• J Heart Valve Dis · Jan 2003

    Comparative Study

    Valve-preserving aortic root reconstruction: a comparison of techniques.

    • Harold M Burkhart, Kenton J Zehr, Hartzell V Schaff, Richard C Daly, Joseph A Dearani, and Thomas A Orszulak.
    • Division of Cardiovascular Surgery, Mayo Clinic and Mayo Foundation, Rochester, MN 55905, USA.
    • J Heart Valve Dis. 2003 Jan 1;12(1):62-7.

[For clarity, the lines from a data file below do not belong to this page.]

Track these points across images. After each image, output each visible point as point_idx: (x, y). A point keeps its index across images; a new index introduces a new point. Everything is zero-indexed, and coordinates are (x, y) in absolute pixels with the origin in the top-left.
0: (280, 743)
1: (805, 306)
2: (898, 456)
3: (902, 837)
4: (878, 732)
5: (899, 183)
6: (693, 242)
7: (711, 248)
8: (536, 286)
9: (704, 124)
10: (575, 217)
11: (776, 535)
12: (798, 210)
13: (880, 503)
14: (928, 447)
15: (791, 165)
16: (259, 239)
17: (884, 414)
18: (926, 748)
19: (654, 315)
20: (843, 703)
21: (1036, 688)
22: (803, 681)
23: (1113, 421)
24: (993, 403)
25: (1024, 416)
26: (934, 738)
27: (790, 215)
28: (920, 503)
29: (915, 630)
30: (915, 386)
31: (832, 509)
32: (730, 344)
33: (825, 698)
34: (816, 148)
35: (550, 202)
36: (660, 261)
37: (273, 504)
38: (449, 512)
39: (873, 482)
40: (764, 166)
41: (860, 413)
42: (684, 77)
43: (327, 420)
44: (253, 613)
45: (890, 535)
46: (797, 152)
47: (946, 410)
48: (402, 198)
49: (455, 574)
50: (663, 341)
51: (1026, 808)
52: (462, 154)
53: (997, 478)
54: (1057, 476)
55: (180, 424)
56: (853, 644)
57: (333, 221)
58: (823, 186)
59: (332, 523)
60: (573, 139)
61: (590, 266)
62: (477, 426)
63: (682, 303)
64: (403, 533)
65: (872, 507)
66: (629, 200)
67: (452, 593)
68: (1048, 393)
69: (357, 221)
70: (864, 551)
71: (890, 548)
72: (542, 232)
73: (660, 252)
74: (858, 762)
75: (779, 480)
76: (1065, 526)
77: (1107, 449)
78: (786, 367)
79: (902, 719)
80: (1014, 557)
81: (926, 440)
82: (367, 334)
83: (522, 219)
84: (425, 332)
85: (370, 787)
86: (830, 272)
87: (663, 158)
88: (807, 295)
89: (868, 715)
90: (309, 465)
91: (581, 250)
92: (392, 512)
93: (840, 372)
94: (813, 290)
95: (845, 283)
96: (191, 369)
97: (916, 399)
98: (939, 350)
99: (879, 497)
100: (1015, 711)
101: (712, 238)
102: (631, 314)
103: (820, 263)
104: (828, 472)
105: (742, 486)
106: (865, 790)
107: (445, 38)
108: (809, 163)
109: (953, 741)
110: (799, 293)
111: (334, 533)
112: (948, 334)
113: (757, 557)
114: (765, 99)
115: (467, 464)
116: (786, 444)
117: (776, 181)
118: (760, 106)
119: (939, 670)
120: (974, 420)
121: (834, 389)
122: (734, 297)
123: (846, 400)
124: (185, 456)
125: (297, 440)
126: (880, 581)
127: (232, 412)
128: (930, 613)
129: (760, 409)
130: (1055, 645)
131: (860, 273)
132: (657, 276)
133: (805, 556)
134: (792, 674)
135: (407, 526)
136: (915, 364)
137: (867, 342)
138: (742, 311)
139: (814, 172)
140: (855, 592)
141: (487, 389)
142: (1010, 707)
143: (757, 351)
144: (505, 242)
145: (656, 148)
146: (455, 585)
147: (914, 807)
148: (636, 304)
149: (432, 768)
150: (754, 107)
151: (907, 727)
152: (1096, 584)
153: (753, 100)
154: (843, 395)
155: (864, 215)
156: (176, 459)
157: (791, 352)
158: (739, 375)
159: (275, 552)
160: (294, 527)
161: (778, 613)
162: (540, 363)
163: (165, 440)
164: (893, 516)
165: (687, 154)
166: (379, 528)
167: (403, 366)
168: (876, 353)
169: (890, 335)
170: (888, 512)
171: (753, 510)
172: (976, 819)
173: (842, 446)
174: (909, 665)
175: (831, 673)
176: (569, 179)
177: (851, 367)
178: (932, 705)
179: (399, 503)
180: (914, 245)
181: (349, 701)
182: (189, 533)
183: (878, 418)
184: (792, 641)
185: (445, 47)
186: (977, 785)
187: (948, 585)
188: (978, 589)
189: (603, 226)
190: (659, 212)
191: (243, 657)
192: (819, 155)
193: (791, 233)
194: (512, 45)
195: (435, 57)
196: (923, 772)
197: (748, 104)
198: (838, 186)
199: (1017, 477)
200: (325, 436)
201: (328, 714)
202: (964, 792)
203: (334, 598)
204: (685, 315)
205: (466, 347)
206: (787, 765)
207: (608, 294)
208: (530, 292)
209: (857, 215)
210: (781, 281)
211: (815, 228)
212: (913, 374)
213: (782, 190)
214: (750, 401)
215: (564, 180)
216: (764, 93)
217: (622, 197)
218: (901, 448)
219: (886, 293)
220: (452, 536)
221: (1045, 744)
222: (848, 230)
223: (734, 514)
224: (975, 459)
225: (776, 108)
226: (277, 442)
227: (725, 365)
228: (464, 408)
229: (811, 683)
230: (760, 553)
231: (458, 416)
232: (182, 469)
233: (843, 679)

    Background And Aim Of The StudyControversy exists with regard to the indications and technique for valve-preserving aortic root reconstruction. Here, the authors' clinical experience with three techniques is reported.MethodsBetween October 1994 and October 2000, 71 patients (46 men, 25 women; median age 53 years; range: 21-81 years) underwent aortic root reconstruction with preservation of the aortic valve and replacement of ascending aorta. Factors that affected survival and need for subsequent aortic valve replacement were analyzed using univariate analysis.ResultsIndications for operation were chronic aneurysm in 65 patients, acute dissection in five, and chronic aneurysm with dissection in one patient. Forty patients were asymptomatic. Presenting symptoms included shortness of breath in 16 patients, chest pain in 14 and transient ischemic attacks in one patient. Twenty patients had Marfan syndrome. The reimplantation technique was performed in 52 patients, remodeling technique in 14, and remodeling with sinus graft root replacement technique in five. Postoperative echocardiography demonstrated absent to mild aortic insufficiency in 63 patients. Operative mortality was 2.8%. Actuarial survival was 84.1% at 5 years; freedom from reoperation was 88.8% and 78.9% at one and three years, respectively. Eleven patients (21.2%) repaired by the implantation technique required aortic valve replacement secondary to aortic valve insufficiency. By univariate analysis, the necessity of aortic cusp repair (p = 0.0009), aortic annulus size >25 mm (p = 0.04), and male gender (p = 0.04) were predictors for subsequent aortic valve replacement.ConclusionAortic valve-preserving surgery is possible with a low morbidity and mortality. The authors' experience shows a high failure rate in males with a large annulus needing aortic cusp repair and undergoing the reimplantation technique.